[Information supplied Boundary: Start]

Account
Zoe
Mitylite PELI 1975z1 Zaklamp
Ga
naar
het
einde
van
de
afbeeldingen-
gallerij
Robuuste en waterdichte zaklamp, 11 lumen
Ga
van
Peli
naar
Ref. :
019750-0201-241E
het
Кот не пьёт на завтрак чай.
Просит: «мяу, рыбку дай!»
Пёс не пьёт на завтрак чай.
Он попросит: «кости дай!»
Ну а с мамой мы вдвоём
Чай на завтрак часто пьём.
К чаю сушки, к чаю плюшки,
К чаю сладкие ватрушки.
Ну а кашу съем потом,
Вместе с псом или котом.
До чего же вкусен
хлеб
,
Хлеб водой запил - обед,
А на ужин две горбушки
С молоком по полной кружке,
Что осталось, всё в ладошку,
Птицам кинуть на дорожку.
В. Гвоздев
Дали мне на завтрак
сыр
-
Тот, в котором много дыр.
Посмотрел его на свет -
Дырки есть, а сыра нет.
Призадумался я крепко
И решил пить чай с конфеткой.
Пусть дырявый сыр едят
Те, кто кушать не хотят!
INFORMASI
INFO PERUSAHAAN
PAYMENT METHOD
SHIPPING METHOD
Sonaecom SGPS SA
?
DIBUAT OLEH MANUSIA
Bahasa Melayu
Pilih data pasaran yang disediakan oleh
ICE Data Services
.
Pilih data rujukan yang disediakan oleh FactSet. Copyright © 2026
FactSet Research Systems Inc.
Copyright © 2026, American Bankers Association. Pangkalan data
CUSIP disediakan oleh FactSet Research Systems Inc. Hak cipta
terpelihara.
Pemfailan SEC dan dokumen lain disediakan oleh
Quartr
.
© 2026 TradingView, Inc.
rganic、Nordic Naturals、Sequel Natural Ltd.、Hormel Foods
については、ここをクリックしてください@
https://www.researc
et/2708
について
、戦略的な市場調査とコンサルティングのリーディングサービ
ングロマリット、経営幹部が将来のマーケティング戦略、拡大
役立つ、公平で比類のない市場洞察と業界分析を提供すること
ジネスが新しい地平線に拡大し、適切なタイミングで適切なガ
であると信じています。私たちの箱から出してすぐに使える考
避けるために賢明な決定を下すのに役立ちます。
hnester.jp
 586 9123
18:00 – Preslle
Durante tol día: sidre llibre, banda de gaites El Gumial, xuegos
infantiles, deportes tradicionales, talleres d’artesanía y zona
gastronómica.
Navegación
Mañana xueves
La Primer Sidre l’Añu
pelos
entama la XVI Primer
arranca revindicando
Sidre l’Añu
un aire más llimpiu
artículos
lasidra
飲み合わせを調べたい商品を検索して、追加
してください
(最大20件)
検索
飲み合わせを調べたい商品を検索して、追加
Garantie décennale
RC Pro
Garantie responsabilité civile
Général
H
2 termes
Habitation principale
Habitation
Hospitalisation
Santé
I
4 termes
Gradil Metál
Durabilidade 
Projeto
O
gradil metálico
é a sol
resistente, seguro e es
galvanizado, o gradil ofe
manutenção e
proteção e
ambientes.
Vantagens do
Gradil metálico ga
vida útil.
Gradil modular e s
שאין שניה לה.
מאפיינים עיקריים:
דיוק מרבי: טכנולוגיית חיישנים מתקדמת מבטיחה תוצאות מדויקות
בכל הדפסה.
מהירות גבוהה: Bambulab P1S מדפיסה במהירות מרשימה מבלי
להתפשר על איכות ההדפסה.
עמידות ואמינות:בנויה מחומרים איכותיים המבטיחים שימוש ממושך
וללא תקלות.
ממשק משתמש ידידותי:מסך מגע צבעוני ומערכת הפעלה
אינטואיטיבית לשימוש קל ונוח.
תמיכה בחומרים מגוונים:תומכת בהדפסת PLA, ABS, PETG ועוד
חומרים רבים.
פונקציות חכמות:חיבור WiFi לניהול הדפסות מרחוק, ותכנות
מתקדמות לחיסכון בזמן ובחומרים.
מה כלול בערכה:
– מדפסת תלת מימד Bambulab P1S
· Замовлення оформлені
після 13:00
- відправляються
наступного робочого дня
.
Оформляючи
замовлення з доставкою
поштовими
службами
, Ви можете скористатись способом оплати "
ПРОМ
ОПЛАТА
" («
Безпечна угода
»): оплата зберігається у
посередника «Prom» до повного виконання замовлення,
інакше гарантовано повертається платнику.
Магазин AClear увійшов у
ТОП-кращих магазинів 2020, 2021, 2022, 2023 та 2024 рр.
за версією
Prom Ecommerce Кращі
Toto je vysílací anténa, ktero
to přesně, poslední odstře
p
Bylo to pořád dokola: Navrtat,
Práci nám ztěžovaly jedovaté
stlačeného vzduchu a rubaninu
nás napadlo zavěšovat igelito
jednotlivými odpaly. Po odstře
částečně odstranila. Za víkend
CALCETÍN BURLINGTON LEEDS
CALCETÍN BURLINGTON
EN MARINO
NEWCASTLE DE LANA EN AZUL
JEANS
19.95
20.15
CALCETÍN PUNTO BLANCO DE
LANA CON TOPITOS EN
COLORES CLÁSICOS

[Information supplied Boundary: End]

Your task is to copy every record exactly.

Exercise answer:
Account
Zoe
Mitylite PELI 1975z1 Zaklamp
Ga
naar
het
einde
van
de
afbeeldingen-
gallerij
Robuuste en waterdichte zaklamp, 11 lumen
Ga
van
Peli
naar
Ref. :
019750-0201-241E
het
Кот не пьёт на завтрак чай.
Просит: «мяу, рыбку дай!»
Пёс не пьёт на завтрак чай.
Он попросит: «кости дай!»
Ну а с мамой мы вдвоём
Чай на завтрак часто пьём.
К чаю сушки, к чаю плюшки,
К чаю сладкие ватрушки.
Ну а кашу съем потом,
Вместе с псом или котом.
До чего же вкусен
хлеб
,
Хлеб водой запил - обед,
А на ужин две горбушки
С молоком по полной кружке,
Что осталось, всё в ладошку,
Птицам кинуть на дорожку.
В. Гвоздев
Дали мне на завтрак
сыр
-
Тот, в котором много дыр.
Посмотрел его на свет -
Дырки есть, а сыра нет.
Призадумался я крепко
И решил пить чай с конфеткой.
Пусть дырявый сыр едят
Те, кто кушать не хотят!
INFORMASI
INFO PERUSAHAAN
PAYMENT METHOD
SHIPPING METHOD
Sonaecom SGPS SA
?
DIBUAT OLEH MANUSIA
Bahasa Melayu
Pilih data pasaran yang disediakan oleh
ICE Data Services
.
Pilih data rujukan yang disediakan oleh FactSet. Copyright © 2026
FactSet Research Systems Inc.
Copyright © 2026, American Bankers Association. Pangkalan data
CUSIP disediakan oleh FactSet Research Systems Inc. Hak cipta
terpelihara.
Pemfailan SEC dan dokumen lain disediakan oleh
Quartr
.
© 2026 TradingView, Inc.
rganic、Nordic Naturals、Sequel Natural Ltd.、Hormel Foods
については、ここをクリックしてください@
https://www.researc
et/2708
について
、戦略的な市場調査とコンサルティングのリーディングサービ
ングロマリット、経営幹部が将来のマーケティング戦略、拡大
役立つ、公平で比類のない市場洞察と業界分析を提供すること
ジネスが新しい地平線に拡大し、適切なタイミングで適切なガ
であると信じています。私たちの箱から出してすぐに使える考
避けるために賢明な決定を下すのに役立ちます。
hnester.jp
 586 9123
18:00 – Preslle
Durante tol día: sidre llibre, banda de gaites El Gumial, xuegos
infantiles, deportes tradicionales, talleres d’artesanía y zona
gastronómica.
Navegación
Mañana xueves
La Primer Sidre l’Añu
pelos
entama la XVI Primer
arranca revindicando
Sidre l’Añu
un aire más llimpiu
artículos
lasidra
飲み合わせを調べたい商品を検索して、追加
してください
(最大20件)
検索
飲み合わせを調べたい商品を検索して、追加
Garantie décennale
RC Pro
Garantie responsabilité civile
Général
H
2 termes
Habitation principale
Habitation
Hospitalisation
Santé
I
4 termes
Gradil Metál
Durabilidade 
Projeto
O
gradil metálico
é a sol
resistente, seguro e es
galvanizado, o gradil ofe
manutenção e
proteção e
ambientes.
Vantagens do
Gradil metálico ga
vida útil.
Gradil modular e s
שאין שניה לה.
מאפיינים עיקריים:
דיוק מרבי: טכנולוגיית חיישנים מתקדמת מבטיחה תוצאות מדויקות
בכל הדפסה.
מהירות גבוהה: Bambulab P1S מדפיסה במהירות מרשימה מבלי
להתפשר על איכות ההדפסה.
עמידות ואמינות:בנויה מחומרים איכותיים המבטיחים שימוש ממושך
וללא תקלות.
ממשק משתמש ידידותי:מסך מגע צבעוני ומערכת הפעלה
אינטואיטיבית לשימוש קל ונוח.
תמיכה בחומרים מגוונים:תומכת בהדפסת PLA, ABS, PETG ועוד
חומרים רבים.
פונקציות חכמות:חיבור WiFi לניהול הדפסות מרחוק, ותכנות
מתקדמות לחיסכון בזמן ובחומרים.
מה כלול בערכה:
– מדפסת תלת מימד Bambulab P1S
· Замовлення оформлені
після 13:00
- відправляються
наступного робочого дня
.
Оформляючи
замовлення з доставкою
поштовими
службами
, Ви можете скористатись способом оплати "
ПРОМ
ОПЛАТА
" («
Безпечна угода
»): оплата зберігається у
посередника «Prom» до повного виконання замовлення,
інакше гарантовано повертається платнику.
Магазин AClear увійшов у
ТОП-кращих магазинів 2020, 2021, 2022, 2023 та 2024 рр.
за версією
Prom Ecommerce Кращі
Toto je vysílací anténa, ktero
to přesně, poslední odstře
p
Bylo to pořád dokola: Navrtat,
Práci nám ztěžovaly jedovaté
stlačeného vzduchu a rubaninu
nás napadlo zavěšovat igelito
jednotlivými odpaly. Po odstře
částečně odstranila. Za víkend
CALCETÍN BURLINGTON LEEDS
CALCETÍN BURLINGTON
EN MARINO
NEWCASTLE DE LANA EN AZUL
JEANS
19.95
20.15
CALCETÍN PUNTO BLANCO DE
LANA CON TOPITOS EN
COLORES CLÁSICOS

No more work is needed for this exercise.